Using Life Insurance to Ensure Business Continuity


Synopsis: Life insurance policies are commonly used to fund agreements for transferring ownership interests in small businesses. They are also used to compensate a business for the loss of a person critical to the firm’s success, such as the founder or chief executive. In some buy-sell agreements, each owner or partner purchases policies on the life of the other owners or partners; in others, the business entity purchases the policies covering each owner.

A business that maintains a key person life insurance policy receives the proceeds upon the insured’s death and applies the funds to the resulting costs, such as recruiting and training a replacement.

Designing and funding a plan to help ensure that the business will continue after a change of ownership or loss of a key person requires assistance from financial, legal, and insurance professionals.


The loss of critical personnel can be life threatening to small businesses; however, it's a risk that life insurance can often mitigate.

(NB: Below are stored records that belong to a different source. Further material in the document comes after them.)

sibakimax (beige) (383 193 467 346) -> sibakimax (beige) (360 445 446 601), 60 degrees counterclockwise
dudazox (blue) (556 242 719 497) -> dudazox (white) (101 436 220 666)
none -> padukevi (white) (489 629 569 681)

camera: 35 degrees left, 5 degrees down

In fact, life insurance policies are frequently incorporated in plans aimed at making it possible for a business to survive a change of ownership or the loss of a partner, the chief executive, or an employee whose creative talent, technical knowledge, or salesmanship drive the business.


Most commonly, life insurance is employed as the funding mechanism in "buy-sell" plans -- legal agreements providing for an orderly transfer of ownership interests -- and to compensate for the loss of a key person.


Buy-Sell Agreements

A buy-sell agreement allows the remaining owner or owners to acquire the interest of a withdrawing owner due to death or another specified event, such as disability or retirement. The agreement typically restricts an owner's ability to transfer his or her interest and sets out the terms under which another owner or the business entity may acquire the departing owner's interest.

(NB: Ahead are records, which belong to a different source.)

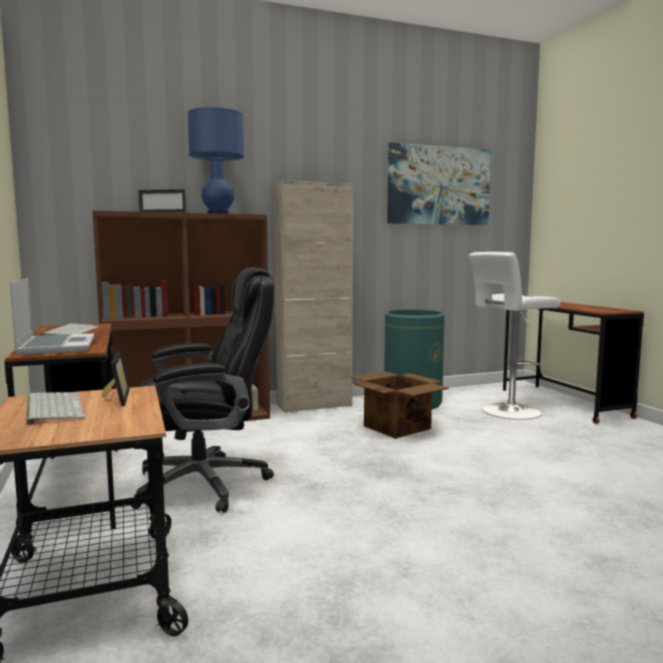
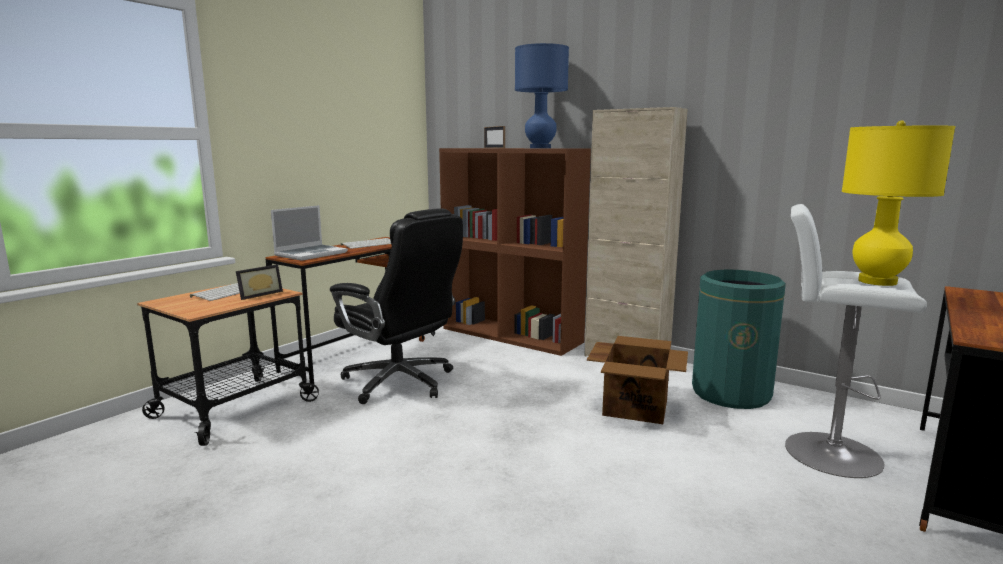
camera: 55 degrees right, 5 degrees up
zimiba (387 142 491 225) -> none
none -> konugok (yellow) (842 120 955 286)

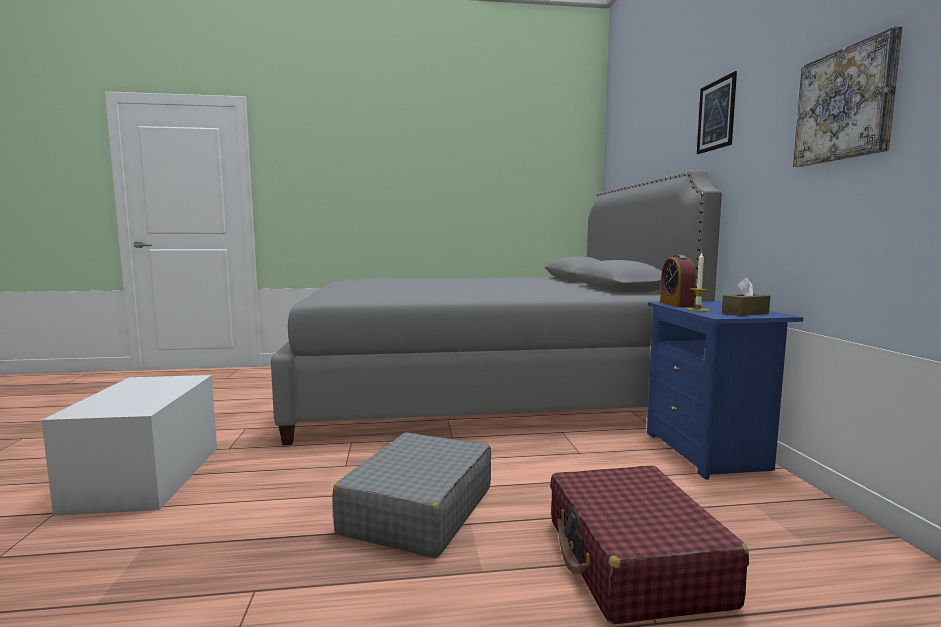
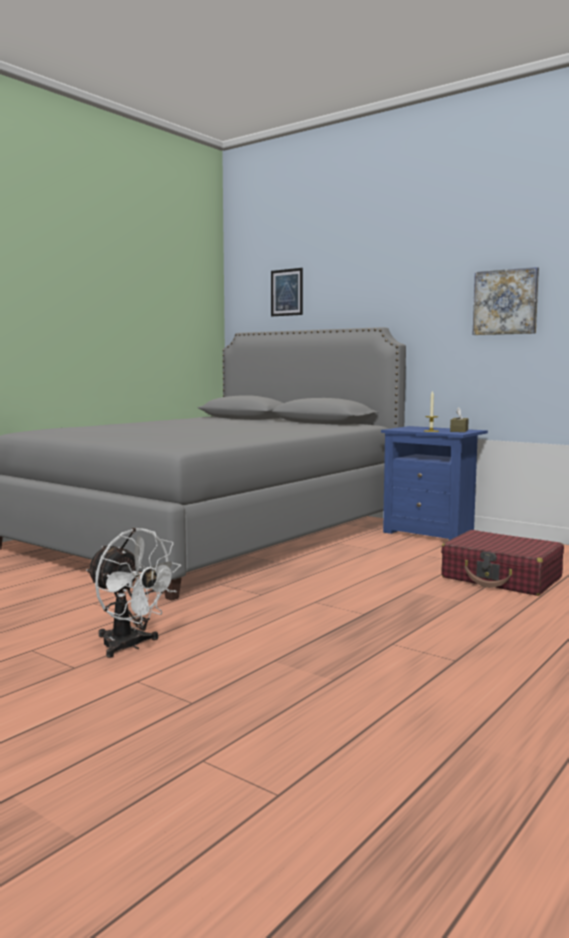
camera: 45 degrees left, 0 degrees up
zimiba (697 71 737 154) -> zimiba (271 268 303 316), moved
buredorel (660 254 696 307) -> none
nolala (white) (41 375 217 516) -> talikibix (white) (86 528 181 658)
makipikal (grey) (333 432 491 558) -> none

A buy-sell agreement can anticipate situations that could imperil the business or be harmful to owners and employees. For example, it can be used to prevent unwanted outsiders or heirs from obtaining an ownership interest; it can prevent the continued involvement of retired or inactive shareholders or partners; and it can ensure the legal continuation of the entity should an owner become bankrupt or lose a required professional license.


Among its benefits, a buy-sell agreement creates a marketplace for the shares of a closely held business, helping ensure that departing owners will receive adequate compensation. Life insurance funding the agreement may also provide cash to pay other costs. How life insurance is employed depends on the structure of the buy-sell agreement. In the case of a partnership, for example, the agreement may call for each partner to buy and maintain policies on each of the other partners in an amount sufficient to cover the beneficiary's partnership interest. In other types of buy-sell plans, the business entity purchases the insurance policy on each owner and the business is the beneficiary.


Insuring a Key Person

Key person life insurance compensates the business against losses that result from the insured's death. In that event, the company -- which has purchased the policy and paid the premiums -- immediately receives the policy's tax-free death benefit and applies the proceeds toward the resulting business costs. Examples of costs include those incurred in recruiting and training a replacement, purchasing the decedent's ownership interest, and replacing lost revenue.


To provide greater flexibility, the company may arrange an exchange agreement, allowing it to transfer coverage to a successor if the key person leaves the firm prior to retirement. While the insured is employed, the life insurance may provide the firm with additional benefits, such as a potentially higher credit rating and the ability to tap the policy's cash value for emergency funds.


Practical Matters

  • Establishing a value (or valuation method) for the business is a necessary step in determining how much funding will be needed for a buy-sell agreement. Likewise, the amount of life insurance to purchase for a key person should be based on a reasonable estimate of the costs the firm would incur.

  • A professional appraisal is usually advisable in preparing a buy-sell agreement. Professional advice is also recommended in key person situations where issues such as a potential reduction in the firm's credit rating or loss of confidence among customers, employees, and vendors are involved.

  • Your insurance agent can provide information about life insurance terms and costs. Keep in mind that insurance premiums are not deductible business expenses and that life insurance cash values and death proceeds may result in corporate alternative minimum taxes.

  • Owners contemplating a buy-sell agreement should consult legal and tax advisors to discuss how the proposed agreement may affect their personal financial situation and estate planning.

  • Life insurance policies often fund agreements setting out the rules for transferring ownership interests in a business. They are also used to compensate a firm for the loss of a key person.